## Document:

* BEGIN *

The first chapter of All Things Shining is strong and so is the second, on David Foster Wallace, but the book gets duller as it goes on, sustaining as it does its readings based on other books. There is something curiously empty about it, like a modern art museum that is much duller than a celebrity’s Instagram account. It is too well mannered. Academia’s mores rules. All Things Shining encourages us to find shining meaning in things but it itself doesn’t feel shiningly meaningful, as even sections like Lewis Hyde’s The Gift do.
Deciding that something is boring is easier than fully understanding why something is boring. I haven’t quite figured out the “Why” question regarding All Things Shining. The book does remind one of why great novels endure; story is still powerful and narratives without story are hard to sustain, especially when many claims seem somewhat dubious:
Modern life can seem to be defined by [uncertainty]. An unrelenting flow of choices confronts us at nearly every moment of our lives, and most of us could admit to finding ourselves at last occasionally wavering. Far from being certain and unhesitating, our lives can at the extreme seem shot through with hesitation and indecision, culminating in choices finally made on the basis of nothing at all.
I said that this is “somewhat dubious” because it is, even if we do face many choices. At bottom we each have to choose for ourselves what is important, and then pursue that thing. It might be pleasure or technology or words or research or money. Universals are likely absent and “The burden of choice is a peculiarly modern phenomenon. It proliferates in a world that no longer has any God or gods, nor even any sense of what is sacred and inviolable, to focus on our understanding of what we are.” The “burden of choice” also comes from the fact that many of us can pay the rent and pay for food, which leaves us with more time for self-contemplation. Maybe too much time.
I’m fond of telling students that you know you’re an adult when you realize that, if you can’t pay the rent and pay for food, you won’t have anywhere to live or anything to eat. Sometimes a focus on base material conditions is helpful. And forgetting that a very large number of people are justifiably focused on this issues is sometimes too easy for tenured academics.

* END *

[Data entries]

* BEGIN *

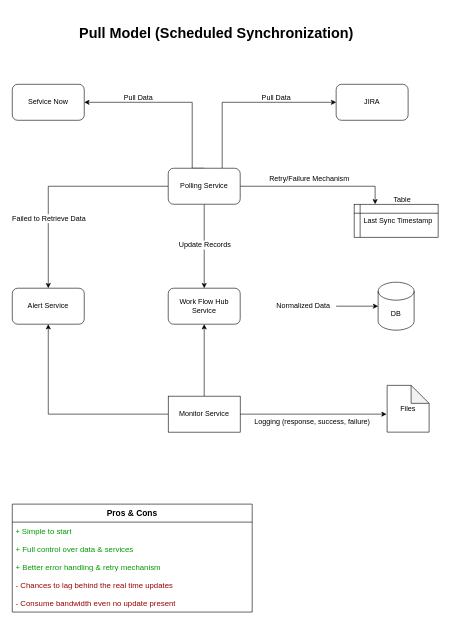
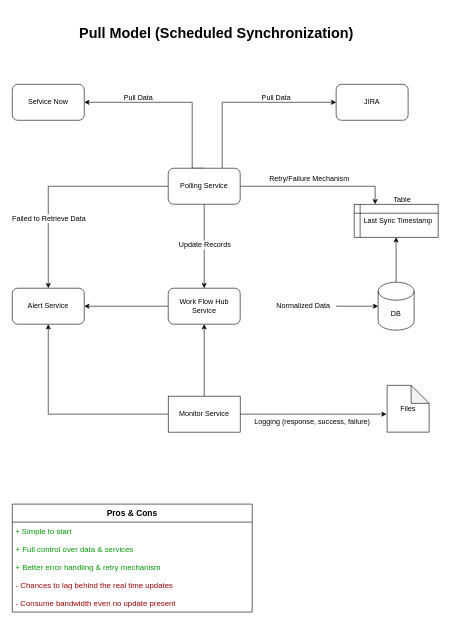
  <mxCell id="0" />
  <mxCell id="1" parent="0" />
  <mxCell id="2" style="edgeStyle=orthogonalEdgeStyle;rounded=0;orthogonalLoop=1;jettySize=auto;html=1;exitX=0.5;exitY=0;exitDx=0;exitDy=0;entryX=1;entryY=0.5;entryDx=0;entryDy=0;" parent="1" source="9" target="11" edge="1"><mxGeometry relative="1" as="geometry"><Array as="points"><mxPoint x="320" y="280" /><mxPoint x="320" y="170" /></Array></mxGeometry></mxCell>
  <mxCell id="3" style="edgeStyle=orthogonalEdgeStyle;rounded=0;orthogonalLoop=1;jettySize=auto;html=1;exitX=0.75;exitY=0;exitDx=0;exitDy=0;entryX=0;entryY=0.5;entryDx=0;entryDy=0;" parent="1" source="9" target="10" edge="1"><mxGeometry relative="1" as="geometry" /></mxCell>
  <mxCell id="4" style="edgeStyle=orthogonalEdgeStyle;rounded=0;orthogonalLoop=1;jettySize=auto;html=1;exitX=0.5;exitY=1;exitDx=0;exitDy=0;entryX=0.5;entryY=0;entryDx=0;entryDy=0;" parent="1" source="9" target="14" edge="1"><mxGeometry relative="1" as="geometry" /></mxCell>
  <mxCell id="5" value="&lt;font style=&quot;font-size: 12px;&quot;&gt;Update Records&lt;/font&gt;" style="edgeLabel;html=1;align=center;verticalAlign=middle;resizable=0;points=[];" parent="4" vertex="1" connectable="0"><mxGeometry x="-0.05" y="4" relative="1" as="geometry"><mxPoint x="-4" as="offset" /></mxGeometry></mxCell>
  <mxCell id="6" style="edgeStyle=orthogonalEdgeStyle;rounded=0;orthogonalLoop=1;jettySize=auto;html=1;exitX=1;exitY=0.5;exitDx=0;exitDy=0;entryX=0.25;entryY=0;entryDx=0;entryDy=0;" parent="1" source="9" target="18" edge="1"><mxGeometry relative="1" as="geometry" /></mxCell>
  <mxCell id="7" style="edgeStyle=orthogonalEdgeStyle;rounded=0;orthogonalLoop=1;jettySize=auto;html=1;exitX=0;exitY=0.5;exitDx=0;exitDy=0;entryX=0.5;entryY=0;entryDx=0;entryDy=0;" parent="1" source="9" target="22" edge="1"><mxGeometry relative="1" as="geometry" /></mxCell>
  <mxCell id="8" value="&lt;font style=&quot;font-size: 12px;&quot;&gt;Failed to Retrieve Data&lt;/font&gt;" style="edgeLabel;html=1;align=center;verticalAlign=middle;resizable=0;points=[];" parent="7" vertex="1" connectable="0"><mxGeometry x="0.091" y="1" relative="1" as="geometry"><mxPoint x="-1" y="51" as="offset" /></mxGeometry></mxCell>
  <mxCell id="9" value="Polling Service" style="rounded=1;whiteSpace=wrap;html=1;" parent="1" vertex="1"><mxGeometry x="280" y="280" width="120" height="60" as="geometry" /></mxCell>
  <mxCell id="10" value="JIRA" style="rounded=1;whiteSpace=wrap;html=1;" parent="1" vertex="1"><mxGeometry x="560" y="140" width="120" height="60" as="geometry" /></mxCell>
  <mxCell id="11" value="Sefvice Now" style="rounded=1;whiteSpace=wrap;html=1;" parent="1" vertex="1"><mxGeometry x="20" y="140" width="120" height="60" as="geometry" /></mxCell>
  <mxCell id="12" style="edgeStyle=orthogonalEdgeStyle;rounded=0;orthogonalLoop=1;jettySize=auto;html=1;exitX=1;exitY=0.5;exitDx=0;exitDy=0;" parent="1" source="28" target="17" edge="1"><mxGeometry relative="1" as="geometry" /></mxCell>
+ <mxCell id="13" style="edgeStyle=orthogonalEdgeStyle;rounded=0;orthogonalLoop=1;jettySize=auto;html=1;exitX=0;exitY=0.5;exitDx=0;exitDy=0;entryX=1;entryY=0.5;entryDx=0;entryDy=0;" parent="1" source="14" target="22" edge="1"><mxGeometry relative="1" as="geometry" /></mxCell>
  <mxCell id="14" value="Work Flow Hub&lt;br&gt;Service" style="rounded=1;whiteSpace=wrap;html=1;" parent="1" vertex="1"><mxGeometry x="280" y="480" width="120" height="60" as="geometry" /></mxCell>
  <mxCell id="15" value="Pull Data" style="text;html=1;align=center;verticalAlign=middle;resizable=0;points=[];autosize=1;strokeColor=none;fillColor=none;" parent="1" vertex="1"><mxGeometry x="195" y="148" width="70" height="30" as="geometry" /></mxCell>
  <mxCell id="16" value="Pull Data" style="text;html=1;align=center;verticalAlign=middle;resizable=0;points=[];autosize=1;strokeColor=none;fillColor=none;" parent="1" vertex="1"><mxGeometry x="425" y="148" width="70" height="30" as="geometry" /></mxCell>
  <mxCell id="17" value="DB" style="shape=cylinder3;whiteSpace=wrap;html=1;boundedLbl=1;backgroundOutline=1;size=15;" parent="1" vertex="1"><mxGeometry x="630" y="470" width="60" height="80" as="geometry" /></mxCell>
  <mxCell id="18" value="&amp;nbsp; Last Sync Timestamp" style="shape=internalStorage;whiteSpace=wrap;html=1;backgroundOutline=1;dx=10;dy=15;" parent="1" vertex="1"><mxGeometry x="590" y="340" width="140" height="55" as="geometry" /></mxCell>
+ <mxCell id="19" style="edgeStyle=orthogonalEdgeStyle;rounded=0;orthogonalLoop=1;jettySize=auto;html=1;exitX=0.5;exitY=0;exitDx=0;exitDy=0;exitPerimeter=0;entryX=0.5;entryY=1;entryDx=0;entryDy=0;" parent="1" source="17" target="18" edge="1"><mxGeometry relative="1" as="geometry"><mxPoint x="660" y="410" as="targetPoint" /></mxGeometry></mxCell>
  <mxCell id="20" value="Retry/Failure Mechanism" style="text;html=1;align=center;verticalAlign=middle;resizable=0;points=[];autosize=1;strokeColor=none;fillColor=none;" parent="1" vertex="1"><mxGeometry x="435" y="283" width="160" height="30" as="geometry" /></mxCell>
  <mxCell id="21" value="Table" style="text;html=1;align=center;verticalAlign=middle;resizable=0;points=[];autosize=1;strokeColor=none;fillColor=none;" parent="1" vertex="1"><mxGeometry x="645" y="318" width="50" height="30" as="geometry" /></mxCell>
  <mxCell id="22" value="Alert Service" style="rounded=1;whiteSpace=wrap;html=1;" parent="1" vertex="1"><mxGeometry x="20" y="480" width="120" height="60" as="geometry" /></mxCell>
  <mxCell id="23" style="edgeStyle=orthogonalEdgeStyle;rounded=0;orthogonalLoop=1;jettySize=auto;html=1;exitX=0.5;exitY=0;exitDx=0;exitDy=0;entryX=0.5;entryY=1;entryDx=0;entryDy=0;" parent="1" source="25" target="14" edge="1"><mxGeometry relative="1" as="geometry" /></mxCell>
  <mxCell id="24" style="edgeStyle=orthogonalEdgeStyle;rounded=0;orthogonalLoop=1;jettySize=auto;html=1;exitX=0;exitY=0.5;exitDx=0;exitDy=0;entryX=0.5;entryY=1;entryDx=0;entryDy=0;" parent="1" source="25" target="22" edge="1"><mxGeometry relative="1" as="geometry" /></mxCell>
  <mxCell id="25" value="Monitor Service" style="whiteSpace=wrap;html=1;rounded=0;" parent="1" vertex="1"><mxGeometry x="280" y="660" width="120" height="60" as="geometry" /></mxCell>
  <mxCell id="26" style="edgeStyle=orthogonalEdgeStyle;rounded=0;orthogonalLoop=1;jettySize=auto;html=1;exitX=1;exitY=0.5;exitDx=0;exitDy=0;entryX=-0.014;entryY=0.615;entryDx=0;entryDy=0;entryPerimeter=0;" parent="1" source="25" target="29" edge="1"><mxGeometry relative="1" as="geometry" /></mxCell>
  <mxCell id="27" value="Logging (response, success, failure)" style="text;html=1;align=center;verticalAlign=middle;resizable=0;points=[];autosize=1;strokeColor=none;fillColor=none;" parent="1" vertex="1"><mxGeometry x="410" y="688" width="220" height="30" as="geometry" /></mxCell>
  <mxCell id="28" value="Normalized D&lt;span style=&quot;background-color: transparent; color: light-dark(rgb(0, 0, 0), rgb(255, 255, 255));&quot;&gt;ata&lt;/span&gt;" style="text;html=1;align=center;verticalAlign=middle;resizable=0;points=[];autosize=1;strokeColor=none;fillColor=none;" parent="1" vertex="1"><mxGeometry x="450" y="495" width="110" height="30" as="geometry" /></mxCell>
  <mxCell id="29" value="Files" style="shape=note;whiteSpace=wrap;html=1;backgroundOutline=1;darkOpacity=0.05;" parent="1" vertex="1"><mxGeometry x="645" y="642" width="70" height="78" as="geometry" /></mxCell>
  <mxCell id="30" value="&lt;h1&gt;Pull Model (Scheduled Synchronization)&lt;/h1&gt;" style="text;html=1;align=center;verticalAlign=middle;resizable=0;points=[];autosize=1;strokeColor=none;fillColor=none;" parent="1" vertex="1"><mxGeometry x="120" y="20" width="480" height="70" as="geometry" /></mxCell>
  <mxCell id="31" value="&lt;h3&gt;Pros &amp;amp; Cons&lt;/h3&gt;" style="swimlane;fontStyle=0;childLayout=stackLayout;horizontal=1;startSize=30;horizontalStack=0;resizeParent=1;resizeParentMax=0;resizeLast=0;collapsible=1;marginBottom=0;whiteSpace=wrap;html=1;" parent="1" vertex="1"><mxGeometry x="20" y="840" width="400" height="180" as="geometry"><mxRectangle x="70" y="850" width="130" height="30" as="alternateBounds" /></mxGeometry></mxCell>
  <mxCell id="32" value="&lt;font style=&quot;color: rgb(0, 153, 0);&quot;&gt;+ &lt;font style=&quot;font-size: 13px;&quot;&gt;Simple to start&lt;/font&gt;&lt;/font&gt;" style="text;strokeColor=none;fillColor=none;align=left;verticalAlign=middle;spacingLeft=4;spacingRight=4;overflow=hidden;points=[[0,0.5],[1,0.5]];portConstraint=eastwest;rotatable=0;whiteSpace=wrap;html=1;" parent="31" vertex="1"><mxGeometry y="30" width="400" height="30" as="geometry" /></mxCell>
  <mxCell id="33" value="&lt;font style=&quot;font-size: 13px; color: rgb(0, 153, 0);&quot;&gt;+ Full control over data &amp;amp; services&lt;/font&gt;" style="text;strokeColor=none;fillColor=none;align=left;verticalAlign=middle;spacingLeft=4;spacingRight=4;overflow=hidden;points=[[0,0.5],[1,0.5]];portConstraint=eastwest;rotatable=0;whiteSpace=wrap;html=1;" parent="31" vertex="1"><mxGeometry y="60" width="400" height="30" as="geometry" /></mxCell>
  <mxCell id="34" value="&lt;font style=&quot;font-size: 13px; color: rgb(0, 153, 0);&quot;&gt;+ Better error handling &amp;amp; retry mechanism&amp;nbsp;&lt;/font&gt;" style="text;strokeColor=none;fillColor=none;align=left;verticalAlign=middle;spacingLeft=4;spacingRight=4;overflow=hidden;points=[[0,0.5],[1,0.5]];portConstraint=eastwest;rotatable=0;whiteSpace=wrap;html=1;" parent="31" vertex="1"><mxGeometry y="90" width="400" height="30" as="geometry" /></mxCell>
  <mxCell id="35" value="&lt;font style=&quot;font-size: 13px; color: rgb(153, 0, 0);&quot;&gt;- Chances to lag behind the real time updates&lt;/font&gt;" style="text;strokeColor=none;fillColor=none;align=left;verticalAlign=middle;spacingLeft=4;spacingRight=4;overflow=hidden;points=[[0,0.5],[1,0.5]];portConstraint=eastwest;rotatable=0;whiteSpace=wrap;html=1;" parent="31" vertex="1"><mxGeometry y="120" width="400" height="30" as="geometry" /></mxCell>
  <mxCell id="36" value="&lt;font style=&quot;font-size: 13px; color: rgb(153, 0, 0);&quot;&gt;- Consume bandwidth even no update present&lt;/font&gt;" style="text;strokeColor=none;fillColor=none;align=left;verticalAlign=middle;spacingLeft=4;spacingRight=4;overflow=hidden;points=[[0,0.5],[1,0.5]];portConstraint=eastwest;rotatable=0;whiteSpace=wrap;html=1;" parent="31" vertex="1"><mxGeometry y="150" width="400" height="30" as="geometry" /></mxCell>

* END *

## Directives:
1: Can you duplicate the whole review of All Things Shining, word for word?
2: Pull out every line of the records that contains the string "response", copying each one in full. Matching is case-sensitive.

## Answers provided:
1:
The first chapter of All Things Shining is strong and so is the second, on David Foster Wallace, but the book gets duller as it goes on, sustaining as it does its readings based on other books. There is something curiously empty about it, like a modern art museum that is much duller than a celebrity’s Instagram account. It is too well mannered. Academia’s mores rules. All Things Shining encourages us to find shining meaning in things but it itself doesn’t feel shiningly meaningful, as even sections like Lewis Hyde’s The Gift do.
Deciding that something is boring is easier than fully understanding why something is boring. I haven’t quite figured out the “Why” question regarding All Things Shining. The book does remind one of why great novels endure; story is still powerful and narratives without story are hard to sustain, especially when many claims seem somewhat dubious:
Modern life can seem to be defined by [uncertainty]. An unrelenting flow of choices confronts us at nearly every moment of our lives, and most of us could admit to finding ourselves at last occasionally wavering. Far from being certain and unhesitating, our lives can at the extreme seem shot through with hesitation and indecision, culminating in choices finally made on the basis of nothing at all.
I said that this is “somewhat dubious” because it is, even if we do face many choices. At bottom we each have to choose for ourselves what is important, and then pursue that thing. It might be pleasure or technology or words or research or money. Universals are likely absent and “The burden of choice is a peculiarly modern phenomenon. It proliferates in a world that no longer has any God or gods, nor even any sense of what is sacred and inviolable, to focus on our understanding of what we are.” The “burden of choice” also comes from the fact that many of us can pay the rent and pay for food, which leaves us with more time for self-contemplation. Maybe too much time.
I’m fond of telling students that you know you’re an adult when you realize that, if you can’t pay the rent and pay for food, you won’t have anywhere to live or anything to eat. Sometimes a focus on base material conditions is helpful. And forgetting that a very large number of people are justifiably focused on this issues is sometimes too easy for tenured academics.

2:
  <mxCell id="27" value="Logging (response, success, failure)" style="text;html=1;align=center;verticalAlign=middle;resizable=0;points=[];autosize=1;strokeColor=none;fillColor=none;" parent="1" vertex="1"><mxGeometry x="410" y="688" width="220" height="30" as="geometry" /></mxCell>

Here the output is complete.